Looking up data in P2P systems
The main challenge in P2P computing is to design and implement a robust and scalable distributed system composed of inexpensive, individually unreliable computers in unrelated administrative domains. The participants in a typical P2P system might include computers at homes, schools, and businesses, and can grow to several million concurrent participants.
Characteristics:
- The barriers to starting and growing such systems are low, since they usually don't require any special administrative or financial arrangements, unlike centralized facilities;
- P2P systems offer a way to aggregate and make use of the tremendous computation and storage resources on computers across the Internet.
Lookup problem: How do you find any given data item in a large P2P system in a scalable manner, without any centralized servers or hierarchy?
The lookup problem is simple to state: Given a data item X stored at some dynamic set of nodes in the system, find it. This problem is an important one in many distributed systems, and is the critical common problem in P2P systems. One approach is to maintain a central database that maps a file name to the locations of servers that store the file. Napster (www.napster.com) adopted this approach for song titles, but this approach has inherent scalability and resilience problems: the database is a central point of failure.
At one end of the symmetric lookup spectrum, the consumer broadcasts a message to all its neighbors with a request for X. When a node receives such a request, it checks its local database. If it contains X, it responds with the item. Otherwise, it forwards the request to its neighbors, which execute the same protocol. Gnutella has a protocol in this style with some mechanisms to avoid request loops. However, this "broadcast" approach doesn't scale well because of the bandwidth consumed by broadcast messages and the compute cycles consumed by the many nodes that must handle these messages.
One approach to handling such scaling problems is to add "superpeers" in a hierarchical structure, as is done in FastTrack's P2P platform, and has been popularized by applications like KaZaA.
Freenet uses an innovative symmetric lookup strategy. Here, queries are forwarded from node to node until the desired object is found based on unstructured routing tables dynamically built up using caching.
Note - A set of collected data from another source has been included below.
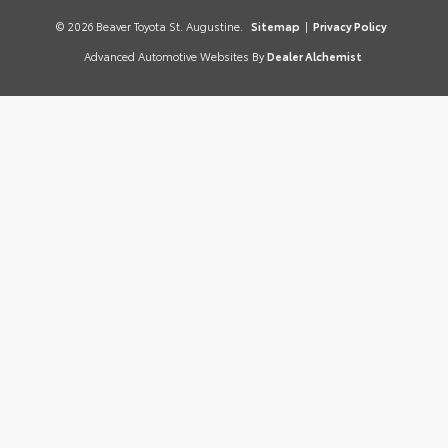
© 2026 Beaver Toyota St. Augustine.
Sitemap
|
Privacy Policy
Advanced Automotive Websites By
Dealer Alchemist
The recent crop of P2P algorithms, including CAN, Chord, Kademlia, Pastry, Tapestry, and Viceroy are both structured and symmetric, unlike all the other systems mentioned here. This allows them to offer guarantees while simultaneously not being vulnerable to individual node failures. They all implement the DHT abstraction.
Indexing and keyword search. These DHT algorithms retrieve data based on a unique identifier. In contrast, the widely deployed P2P file-sharing services are based on keyword search. While it is expected that distributed indexing and keyword lookup can be layered on top of the distributed hash model, it is an open question if indexing can be done efficiently.